Astronomers using the Hubble space telescope have discovered a new kind of planet in the galaxy - a world 40 light years beyond our solar system with a dense atmosphere that surrounds a surface covered entirely by an ocean of super-hot water.
In our solar system, there are three types of planets - rocky terrestrial worlds, including Earth, Mars, Venus and Mercury, gas giants such as Jupiter and Saturn and the ice giants of Uranus and Neptune.
Outside the solar system, newer observational techniques have led to the discovery of previously unknown kinds of exo-planets, including lava worlds and so-called “hot Jupiters” orbiting their stars.
Now, astronomers at the Harvard-Smithsonian Center for Astrophysics in Massachusetts, using the orbiting Hubble space telescope, have spied a distant planet, more than twice the size of Earth and weighing seven times as much, covered entirely in super-hot water.
The planet, called GJ 1214b, is located a mere 40 light years away, a short distance in cosmic terms.
Originally discovered in 2009, further observations by the scientists using the Hubble Space Telescope have revealed the water world is entirely enshrouded by a thick, steamy atmosphere.
Because the watery exo-planet orbits its star, a small red-dwarf, every 38 hours at a close distance of more than two million kilometers, scientists estimate the rocky but wet planet has an exterior temperature of more than 232 degrees Celsius, like that of a really hot oven, according to lead investigator Zachory Berta, with highly unusual surface features.

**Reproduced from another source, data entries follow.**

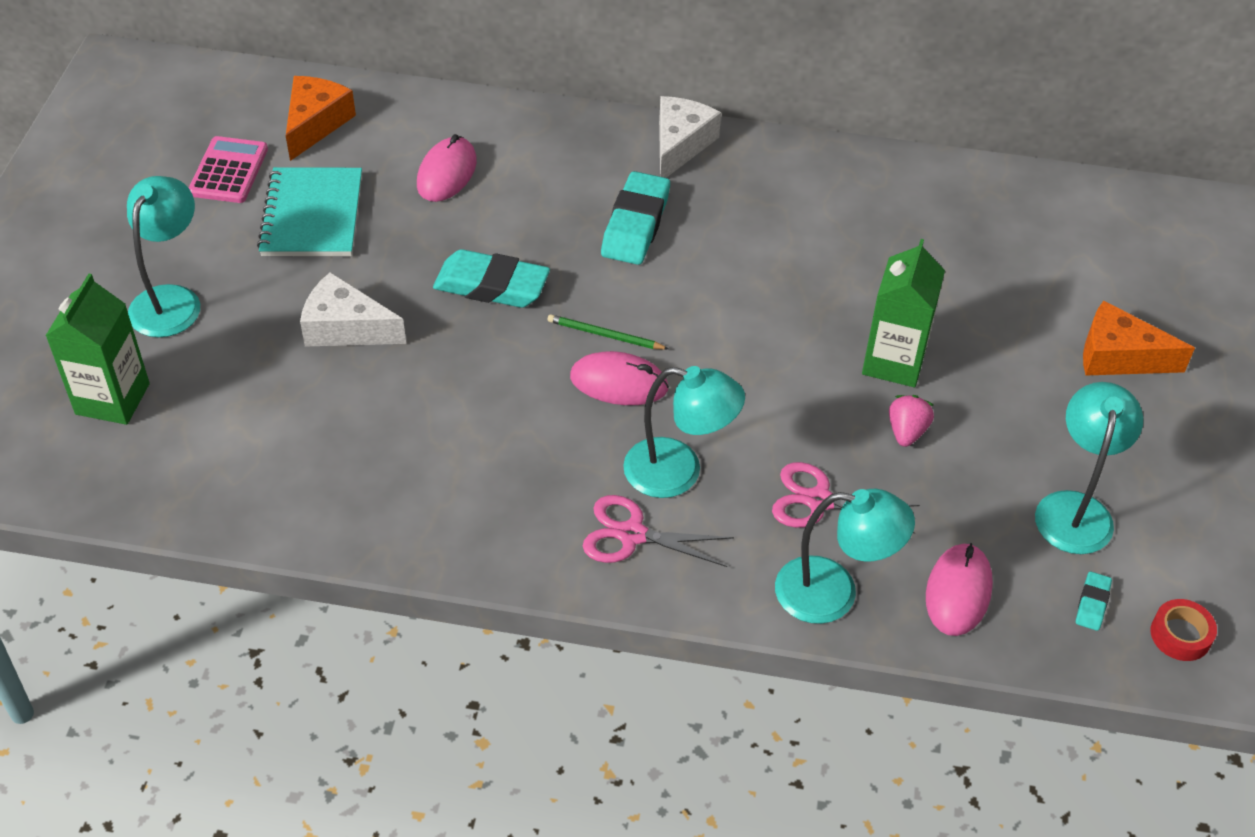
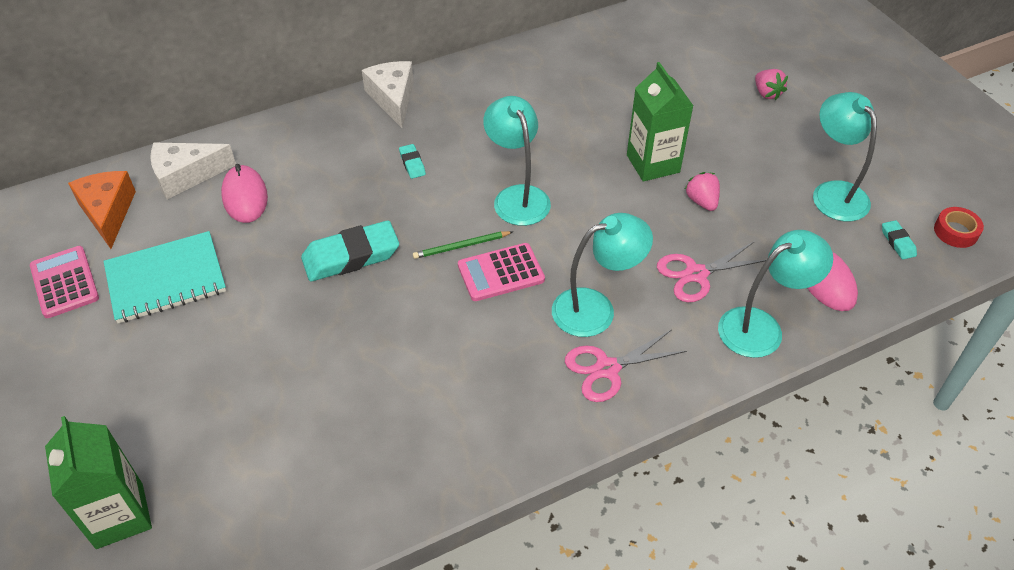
camera: 35 degrees left, 0 degrees up
turquoise lamp [127,176,200,337] -> turquoise lamp moved to [483,96,551,226]
turquoise notebook [257,167,362,256] -> turquoise notebook turned 75 degrees counterclockwise [103,231,226,324]
white cheese [300,272,406,347] -> white cheese moved to [150,143,236,200]
pink mouse [570,351,669,405] -> pink calculator [458,243,545,301]
turquoise eraser [601,171,670,265] -> turquoise eraser [399,144,426,179], size x0.47
orange cheese [1083,301,1195,376] -> pink strawberry [755,69,788,101]

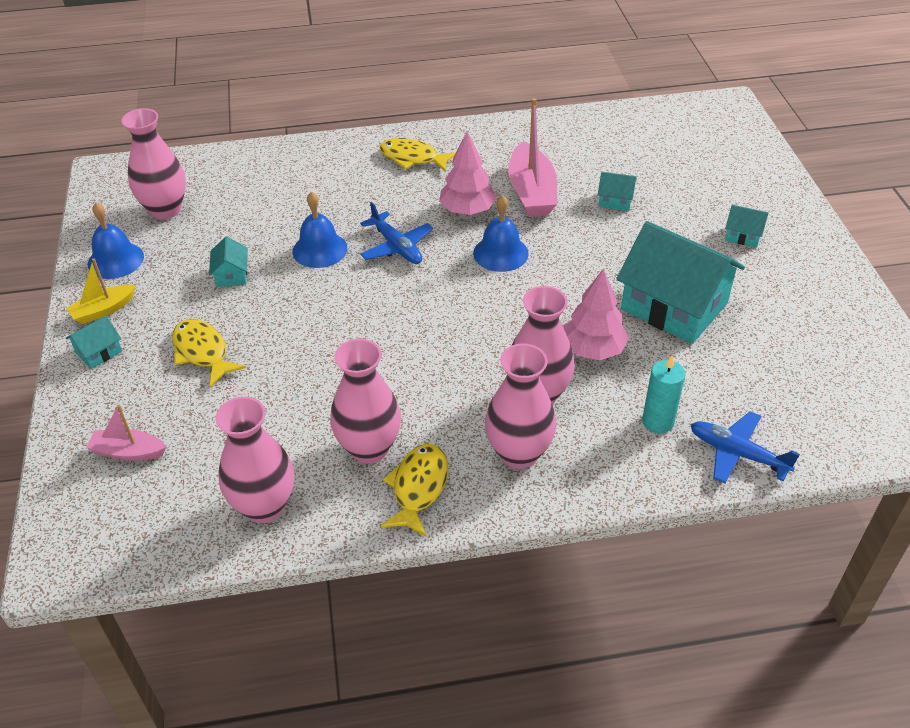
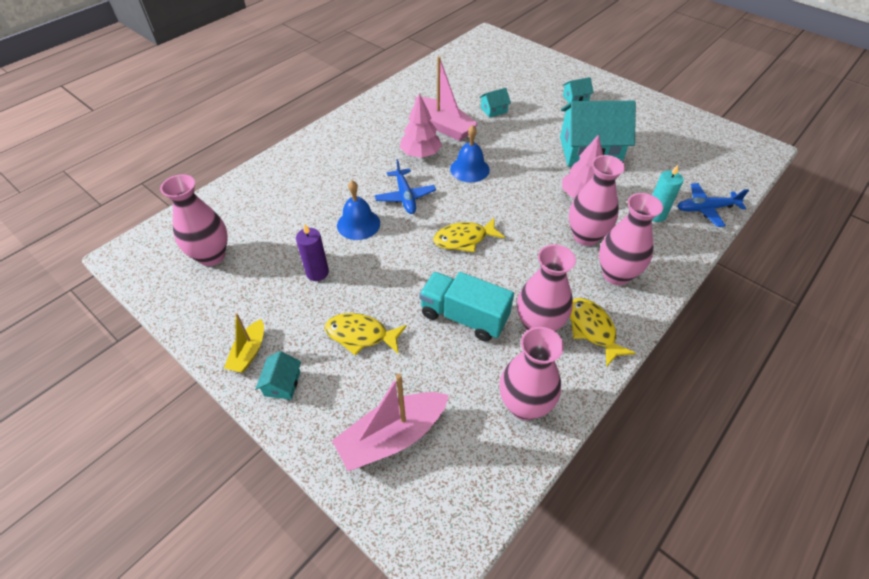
camera: 40 degrees left, 5 degrees up
pink boat [86,404,166,461] -> pink boat [332,374,449,471], size x1.75
blue bell [88,202,144,279] -> none
turquoise house [209,236,248,287] -> purple candle [296,224,329,281]
blue plane [360,202,433,264] -> blue plane turned 60 degrees clockwise [375,159,436,214]
yellow fish [380,138,456,172] -> yellow fish moved to [433,218,505,252]
none -> turquoise truck [419,272,514,342]

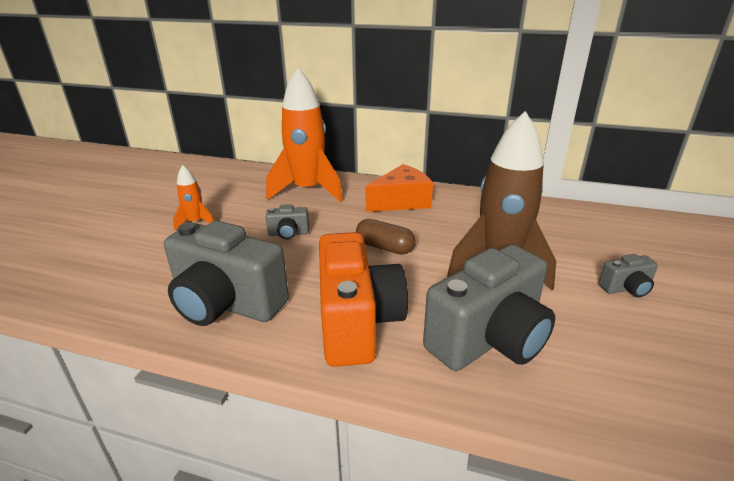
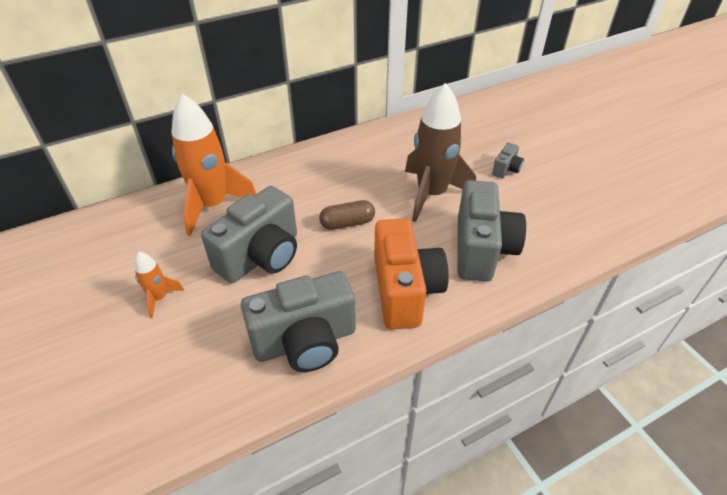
camera: 45 degrees left, 15 degrees up
grey camera [266,204,309,239] -> grey camera [201,186,297,283], size x2.26
orange camera [319,232,408,367] -> orange camera turned 45 degrees clockwise [374,218,449,330]
orange cheese [365,164,433,212] -> none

“Part of the planet might be what’s known as like hot ice, this weird form of water that’s solid but at very high temperatures, hotter than the normal boiling point of water," said Berta. "And you could also have this weird like super-fluid water, ionized water, all of these very strange molecule form of water making up the planet. But it would be very different from an Earth-like ocean.”
Astronomers used a wide field camera mounted on Hubble to study GJ 1214b as it transited in front of its host star, to measure the infrared light of the planet’s sunset.
During the transit, the star’s light is filtered into different colors that give clues into the chemical make-up of GJ 1214b’s atmosphere.
Astronomers also looked to see how puffy or compact the planet’s atmosphere was, something Berta says clinched the water analysis.
“We thought at first that the atmosphere could be made up of a lot of hydrogen and helium," he said. "And that would make a very puffy atmosphere that comes out around the planet a very long ways. And that’s not what we found. We found that it was a much more compact atmosphere that it was much closer in to the planet. And so the easiest molecule you can think to do that would a heavier molecule like water that would pull the atmosphere down into the planet.”
Astronomers think GJ 1214b has a watery atmosphere and surface because it originally formed far from its host star, where water ice was plentiful, and then gravitated toward its sun.
Berta says scientists are anxious to find other water worlds and what he calls “weird” exo-planets beyond the solar system.
An article on the watery exo-planet GJ 1214b is published in Astrophysical Journal.